Could you copy the lines below exactly, leaving none out?

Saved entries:

···

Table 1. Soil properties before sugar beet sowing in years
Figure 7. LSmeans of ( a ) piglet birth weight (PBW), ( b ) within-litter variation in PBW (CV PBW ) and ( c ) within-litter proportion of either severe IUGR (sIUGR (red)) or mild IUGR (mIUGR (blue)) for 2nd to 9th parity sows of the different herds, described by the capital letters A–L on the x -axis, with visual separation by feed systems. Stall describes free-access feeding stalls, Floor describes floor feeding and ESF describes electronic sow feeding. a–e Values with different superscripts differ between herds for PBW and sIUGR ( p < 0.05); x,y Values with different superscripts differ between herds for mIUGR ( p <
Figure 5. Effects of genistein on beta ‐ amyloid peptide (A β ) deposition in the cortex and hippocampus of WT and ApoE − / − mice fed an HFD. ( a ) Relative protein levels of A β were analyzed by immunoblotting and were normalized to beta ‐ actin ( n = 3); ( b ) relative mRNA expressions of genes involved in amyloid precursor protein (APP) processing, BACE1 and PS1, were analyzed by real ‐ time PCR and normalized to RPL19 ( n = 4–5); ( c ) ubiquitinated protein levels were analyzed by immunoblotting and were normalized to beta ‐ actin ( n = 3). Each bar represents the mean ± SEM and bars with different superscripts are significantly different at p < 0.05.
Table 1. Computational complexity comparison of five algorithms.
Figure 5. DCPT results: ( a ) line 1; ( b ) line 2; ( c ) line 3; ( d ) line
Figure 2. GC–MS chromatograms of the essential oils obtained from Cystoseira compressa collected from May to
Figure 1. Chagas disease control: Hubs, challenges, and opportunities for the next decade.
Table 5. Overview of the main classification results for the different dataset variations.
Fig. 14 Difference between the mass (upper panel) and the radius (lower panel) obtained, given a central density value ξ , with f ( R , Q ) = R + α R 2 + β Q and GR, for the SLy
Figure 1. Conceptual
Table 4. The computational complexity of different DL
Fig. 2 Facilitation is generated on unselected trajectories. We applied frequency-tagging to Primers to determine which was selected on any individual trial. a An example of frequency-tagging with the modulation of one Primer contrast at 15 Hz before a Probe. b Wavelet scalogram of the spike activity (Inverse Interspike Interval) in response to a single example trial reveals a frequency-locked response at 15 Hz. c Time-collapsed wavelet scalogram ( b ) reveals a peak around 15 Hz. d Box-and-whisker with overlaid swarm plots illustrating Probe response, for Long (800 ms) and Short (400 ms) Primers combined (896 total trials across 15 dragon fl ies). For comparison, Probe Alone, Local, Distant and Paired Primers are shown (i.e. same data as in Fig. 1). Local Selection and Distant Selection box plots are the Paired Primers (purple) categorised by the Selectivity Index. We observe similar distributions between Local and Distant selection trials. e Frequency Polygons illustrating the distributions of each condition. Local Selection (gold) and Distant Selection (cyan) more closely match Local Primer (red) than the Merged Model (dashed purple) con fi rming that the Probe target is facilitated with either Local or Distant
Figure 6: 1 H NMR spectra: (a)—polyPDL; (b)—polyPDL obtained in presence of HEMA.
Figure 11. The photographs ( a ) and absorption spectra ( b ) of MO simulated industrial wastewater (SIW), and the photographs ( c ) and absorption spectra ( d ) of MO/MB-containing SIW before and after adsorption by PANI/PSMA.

···

_Solution to this task_:
Table 1. Soil properties before sugar beet sowing in years
Figure 7. LSmeans of ( a ) piglet birth weight (PBW), ( b ) within-litter variation in PBW (CV PBW ) and ( c ) within-litter proportion of either severe IUGR (sIUGR (red)) or mild IUGR (mIUGR (blue)) for 2nd to 9th parity sows of the different herds, described by the capital letters A–L on the x -axis, with visual separation by feed systems. Stall describes free-access feeding stalls, Floor describes floor feeding and ESF describes electronic sow feeding. a–e Values with different superscripts differ between herds for PBW and sIUGR ( p < 0.05); x,y Values with different superscripts differ between herds for mIUGR ( p <
Figure 5. Effects of genistein on beta ‐ amyloid peptide (A β ) deposition in the cortex and hippocampus of WT and ApoE − / − mice fed an HFD. ( a ) Relative protein levels of A β were analyzed by immunoblotting and were normalized to beta ‐ actin ( n = 3); ( b ) relative mRNA expressions of genes involved in amyloid precursor protein (APP) processing, BACE1 and PS1, were analyzed by real ‐ time PCR and normalized to RPL19 ( n = 4–5); ( c ) ubiquitinated protein levels were analyzed by immunoblotting and were normalized to beta ‐ actin ( n = 3). Each bar represents the mean ± SEM and bars with different superscripts are significantly different at p < 0.05.
Table 1. Computational complexity comparison of five algorithms.
Figure 5. DCPT results: ( a ) line 1; ( b ) line 2; ( c ) line 3; ( d ) line
Figure 2. GC–MS chromatograms of the essential oils obtained from Cystoseira compressa collected from May to
Figure 1. Chagas disease control: Hubs, challenges, and opportunities for the next decade.
Table 5. Overview of the main classification results for the different dataset variations.
Fig. 14 Difference between the mass (upper panel) and the radius (lower panel) obtained, given a central density value ξ , with f ( R , Q ) = R + α R 2 + β Q and GR, for the SLy
Figure 1. Conceptual
Table 4. The computational complexity of different DL
Fig. 2 Facilitation is generated on unselected trajectories. We applied frequency-tagging to Primers to determine which was selected on any individual trial. a An example of frequency-tagging with the modulation of one Primer contrast at 15 Hz before a Probe. b Wavelet scalogram of the spike activity (Inverse Interspike Interval) in response to a single example trial reveals a frequency-locked response at 15 Hz. c Time-collapsed wavelet scalogram ( b ) reveals a peak around 15 Hz. d Box-and-whisker with overlaid swarm plots illustrating Probe response, for Long (800 ms) and Short (400 ms) Primers combined (896 total trials across 15 dragon fl ies). For comparison, Probe Alone, Local, Distant and Paired Primers are shown (i.e. same data as in Fig. 1). Local Selection and Distant Selection box plots are the Paired Primers (purple) categorised by the Selectivity Index. We observe similar distributions between Local and Distant selection trials. e Frequency Polygons illustrating the distributions of each condition. Local Selection (gold) and Distant Selection (cyan) more closely match Local Primer (red) than the Merged Model (dashed purple) con fi rming that the Probe target is facilitated with either Local or Distant
Figure 6: 1 H NMR spectra: (a)—polyPDL; (b)—polyPDL obtained in presence of HEMA.
Figure 11. The photographs ( a ) and absorption spectra ( b ) of MO simulated industrial wastewater (SIW), and the photographs ( c ) and absorption spectra ( d ) of MO/MB-containing SIW before and after adsorption by PANI/PSMA.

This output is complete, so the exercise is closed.